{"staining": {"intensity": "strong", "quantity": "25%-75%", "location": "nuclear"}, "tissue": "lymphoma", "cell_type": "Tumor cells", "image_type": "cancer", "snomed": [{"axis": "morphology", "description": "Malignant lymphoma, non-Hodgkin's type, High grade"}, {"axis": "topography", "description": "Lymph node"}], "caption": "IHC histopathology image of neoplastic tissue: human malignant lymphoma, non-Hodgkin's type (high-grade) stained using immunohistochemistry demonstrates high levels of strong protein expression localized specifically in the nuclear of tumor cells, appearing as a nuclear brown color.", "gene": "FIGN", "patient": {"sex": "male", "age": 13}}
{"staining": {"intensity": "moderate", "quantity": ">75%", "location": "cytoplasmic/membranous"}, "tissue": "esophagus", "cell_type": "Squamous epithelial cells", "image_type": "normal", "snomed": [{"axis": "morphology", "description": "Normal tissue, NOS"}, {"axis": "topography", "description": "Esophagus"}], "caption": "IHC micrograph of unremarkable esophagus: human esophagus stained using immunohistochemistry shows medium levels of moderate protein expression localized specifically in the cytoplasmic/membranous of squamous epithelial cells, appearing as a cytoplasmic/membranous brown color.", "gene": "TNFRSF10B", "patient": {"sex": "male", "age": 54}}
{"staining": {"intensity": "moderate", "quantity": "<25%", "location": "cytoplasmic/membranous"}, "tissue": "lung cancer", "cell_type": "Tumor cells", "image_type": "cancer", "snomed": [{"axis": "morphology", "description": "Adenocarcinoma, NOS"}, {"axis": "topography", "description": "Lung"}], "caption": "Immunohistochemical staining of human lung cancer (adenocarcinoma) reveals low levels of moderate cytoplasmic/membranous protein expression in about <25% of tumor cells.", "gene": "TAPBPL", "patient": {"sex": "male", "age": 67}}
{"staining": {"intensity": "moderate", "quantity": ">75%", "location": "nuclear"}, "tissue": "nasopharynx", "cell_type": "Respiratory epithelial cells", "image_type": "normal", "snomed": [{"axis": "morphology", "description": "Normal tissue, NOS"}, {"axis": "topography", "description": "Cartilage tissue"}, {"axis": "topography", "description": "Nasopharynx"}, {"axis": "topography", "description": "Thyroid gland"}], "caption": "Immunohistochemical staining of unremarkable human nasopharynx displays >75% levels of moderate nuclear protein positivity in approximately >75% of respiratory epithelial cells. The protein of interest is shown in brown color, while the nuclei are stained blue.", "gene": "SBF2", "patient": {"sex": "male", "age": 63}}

* [Your task]
In the answer, the listing above should be restated word for word.

* [Exercise response]
{"staining": {"intensity": "strong", "quantity": "25%-75%", "location": "nuclear"}, "tissue": "lymphoma", "cell_type": "Tumor cells", "image_type": "cancer", "snomed": [{"axis": "morphology", "description": "Malignant lymphoma, non-Hodgkin's type, High grade"}, {"axis": "topography", "description": "Lymph node"}], "caption": "IHC histopathology image of neoplastic tissue: human malignant lymphoma, non-Hodgkin's type (high-grade) stained using immunohistochemistry demonstrates high levels of strong protein expression localized specifically in the nuclear of tumor cells, appearing as a nuclear brown color.", "gene": "FIGN", "patient": {"sex": "male", "age": 13}}
{"staining": {"intensity": "moderate", "quantity": ">75%", "location": "cytoplasmic/membranous"}, "tissue": "esophagus", "cell_type": "Squamous epithelial cells", "image_type": "normal", "snomed": [{"axis": "morphology", "description": "Normal tissue, NOS"}, {"axis": "topography", "description": "Esophagus"}], "caption": "IHC micrograph of unremarkable esophagus: human esophagus stained using immunohistochemistry shows medium levels of moderate protein expression localized specifically in the cytoplasmic/membranous of squamous epithelial cells, appearing as a cytoplasmic/membranous brown color.", "gene": "TNFRSF10B", "patient": {"sex": "male", "age": 54}}
{"staining": {"intensity": "moderate", "quantity": "<25%", "location": "cytoplasmic/membranous"}, "tissue": "lung cancer", "cell_type": "Tumor cells", "image_type": "cancer", "snomed": [{"axis": "morphology", "description": "Adenocarcinoma, NOS"}, {"axis": "topography", "description": "Lung"}], "caption": "Immunohistochemical staining of human lung cancer (adenocarcinoma) reveals low levels of moderate cytoplasmic/membranous protein expression in about <25% of tumor cells.", "gene": "TAPBPL", "patient": {"sex": "male", "age": 67}}
{"staining": {"intensity": "moderate", "quantity": ">75%", "location": "nuclear"}, "tissue": "nasopharynx", "cell_type": "Respiratory epithelial cells", "image_type": "normal", "snomed": [{"axis": "morphology", "description": "Normal tissue, NOS"}, {"axis": "topography", "description": "Cartilage tissue"}, {"axis": "topography", "description": "Nasopharynx"}, {"axis": "topography", "description": "Thyroid gland"}], "caption": "Immunohistochemical staining of unremarkable human nasopharynx displays >75% levels of moderate nuclear protein positivity in approximately >75% of respiratory epithelial cells. The protein of interest is shown in brown color, while the nuclei are stained blue.", "gene": "SBF2", "patient": {"sex": "male", "age": 63}}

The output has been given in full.